Ici, discrétion et secret sont synonymes.
On aime s’attabler en terrasse pour contempler les autres passer dans la rue, on appelle ça passegiata.
Tout est si peu cher qu’on a plaisir à arrondir les sommes qu’on due sans se soucier de l’appoint.
Ici, les plantes sont fantastiques, leurs noms à l’unisson : bananiers, palmiers, thuyas, cyprès, pins d’Alep, caroubiers, figuiers de Barbarie, citronniers, orangers et pêchers.
Dans le Jardin botanique de Palerme, on trouve même des ficus magnolia avec leurs racines aériennes, des cactus, du papyrus égyptien, des palmiers alignés comme des statues, des kapokier, des arbres à savon, des sycomores, des yuccas géants.
Ici, les palais sont des décors faits d’entrecroisements d’arcades et de crénelages curvilignes, certaines de leurs fenêtres ont des arcs tressés polychromes, des décors de marbres, de stucs et de sculptures.
Tous les styles se mélangent avec harmonie, les chapelles baroques côtoient les arcs gothiques qui reposent sur des colonnes Renaissance.
L’éclat des mosaïques, contrastant avec la pénombre des édifices religieux, nous invite au recueillement, propice à la méditation spirituelle.
Quand il pleut en ville, il suffit de cheminer d’église en église pour rester au sec et voir le soleil revenir en se demandant finalement si la pluie n’était pas qu’une illusion passagère.

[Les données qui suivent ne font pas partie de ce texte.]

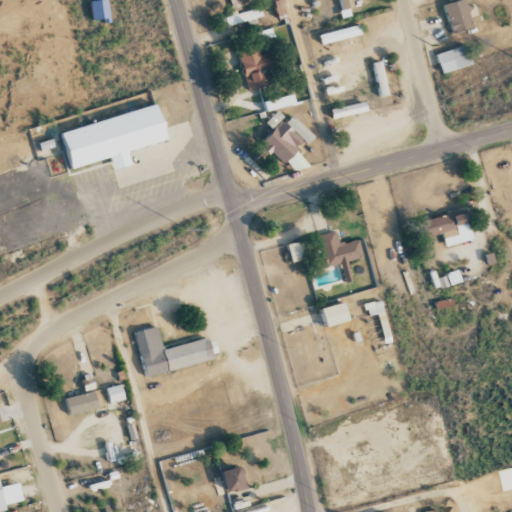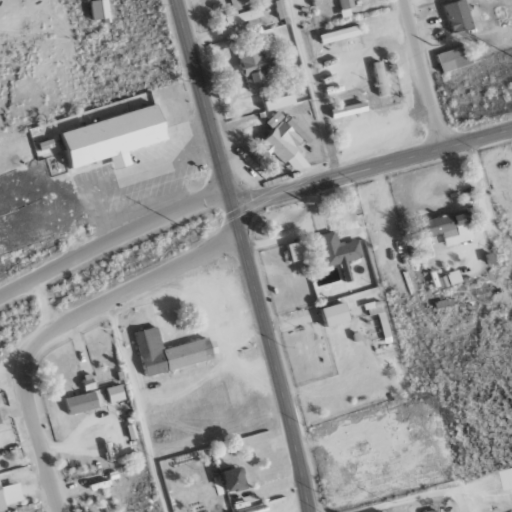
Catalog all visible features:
building: (345, 4)
building: (98, 10)
building: (457, 16)
building: (240, 17)
building: (263, 34)
building: (339, 34)
building: (452, 59)
building: (255, 66)
road: (423, 74)
building: (379, 79)
road: (200, 95)
building: (277, 102)
building: (347, 110)
building: (284, 137)
building: (112, 138)
road: (371, 168)
road: (228, 199)
building: (448, 228)
road: (111, 240)
building: (295, 251)
building: (338, 252)
building: (452, 277)
building: (333, 313)
road: (57, 329)
building: (170, 352)
road: (271, 359)
building: (114, 393)
building: (80, 402)
building: (508, 478)
building: (232, 479)
building: (9, 494)
building: (431, 511)
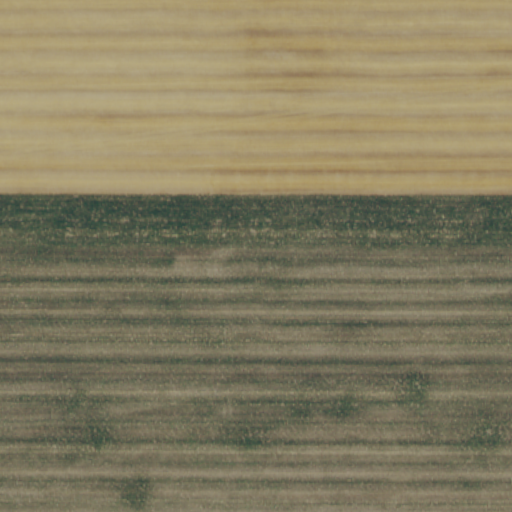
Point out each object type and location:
crop: (256, 256)
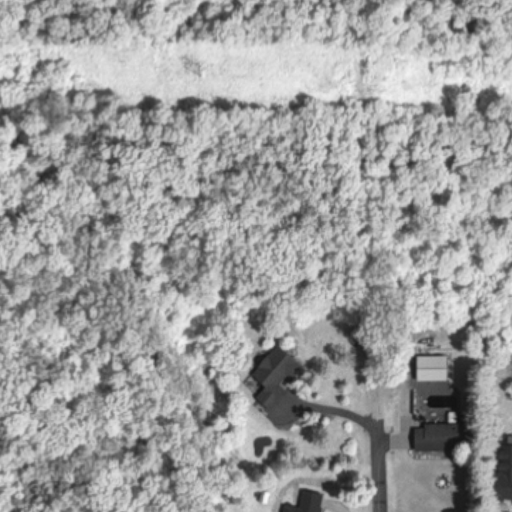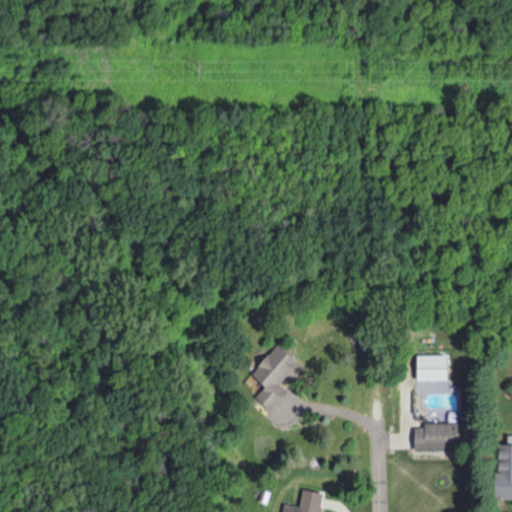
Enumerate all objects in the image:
power tower: (205, 71)
building: (278, 380)
building: (448, 438)
road: (380, 453)
building: (508, 471)
building: (299, 509)
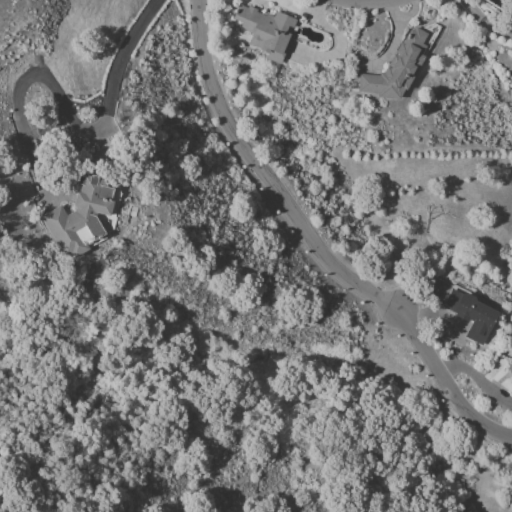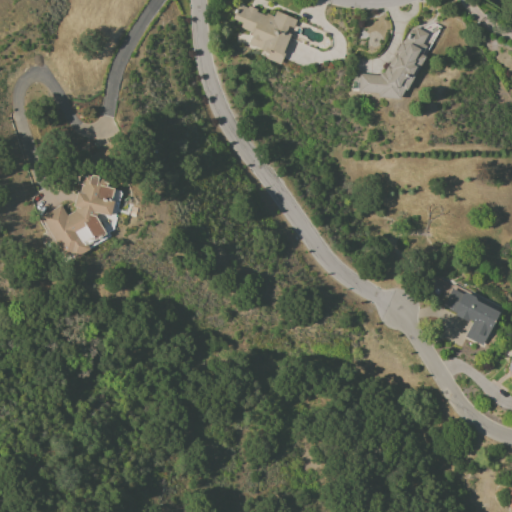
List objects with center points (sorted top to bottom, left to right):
road: (380, 2)
road: (486, 20)
building: (265, 31)
building: (396, 67)
road: (82, 127)
building: (79, 217)
road: (317, 245)
building: (470, 314)
building: (510, 373)
building: (508, 499)
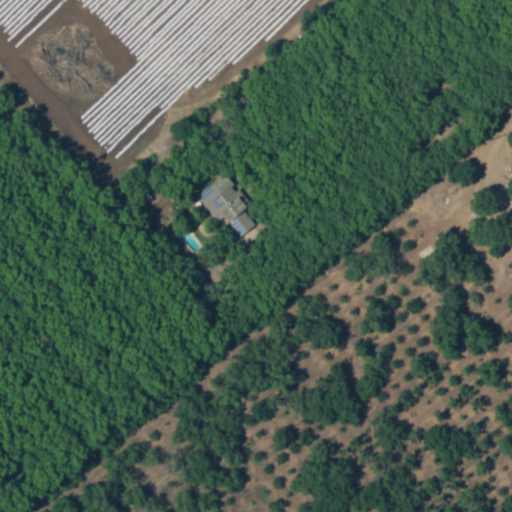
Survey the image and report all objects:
road: (381, 70)
building: (225, 204)
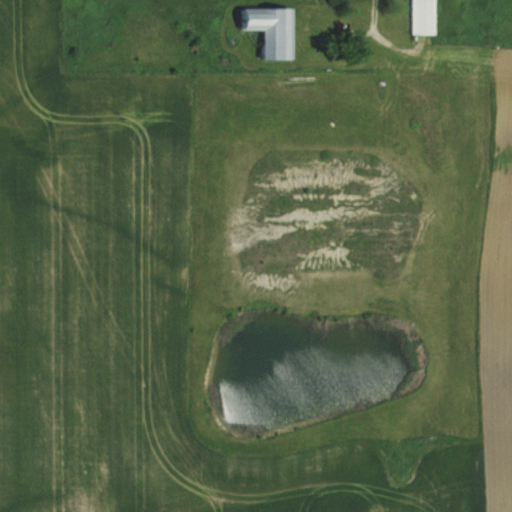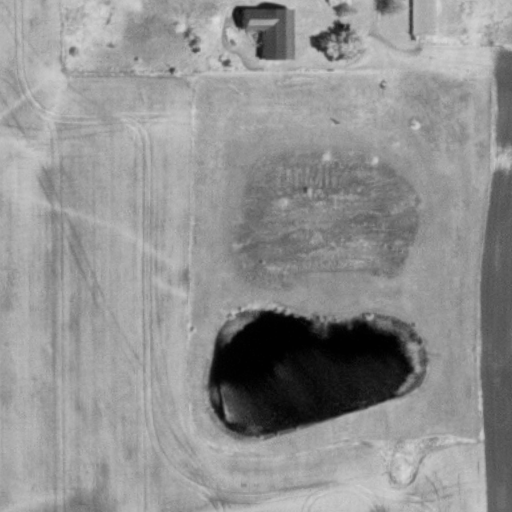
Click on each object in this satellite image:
building: (415, 17)
building: (259, 28)
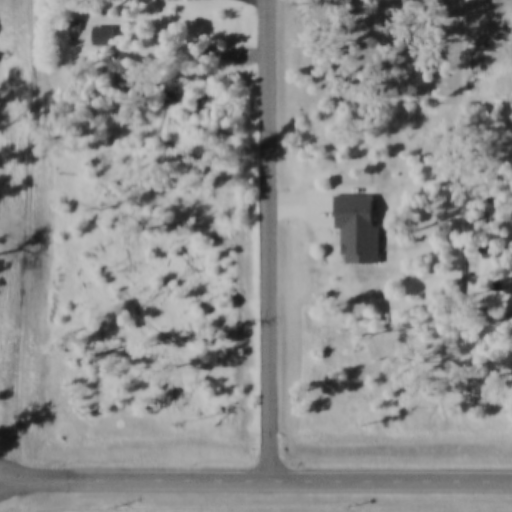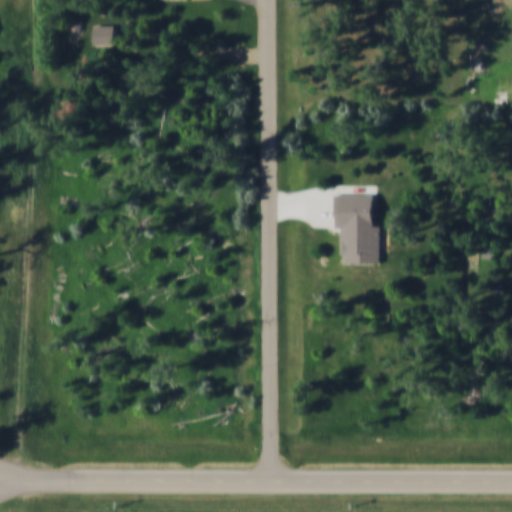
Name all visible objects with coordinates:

Ici, les putti attirent notre regard et notre tendresse comme s’il s’agissait de nos propres enfants.
Ici, les marchés sont des lieux de vie avant d’être des lieux de commerce, des cantines à ciel ouvert, sur les étals les produits frais s’y mêlent et nous font de l’œil dans un désordre appétissant, tandis que le commerçant apostrophe son voisin en criant que ses produits sont bien meilleurs.
Ici, les chiens corpulents sont indolents, affalés à l’ombre, les chats plus chétifs, sont fuyants et sales. la fidélité n’est pas leur point fort et les chiens, à qui ont laisse sur le trottoir de pleines assiettes de riz ou de pâtes, leur sont souvent préférés.
La caponata remplace avantageusement la ratatouille.
Ici, on mange des panelle (crêpes de pois chiches frites), des crocchè (boulettes de purée de pomme de terre frites). Les pâtisseries sont délicieuses et colorées, fruits en pâte d’amande, cannoli à la ricotta fraîche, la glace se mange dans une brioche.
Ici, tout paraît plus sucré.
Ici, c’est une forme d’improvisation. [1]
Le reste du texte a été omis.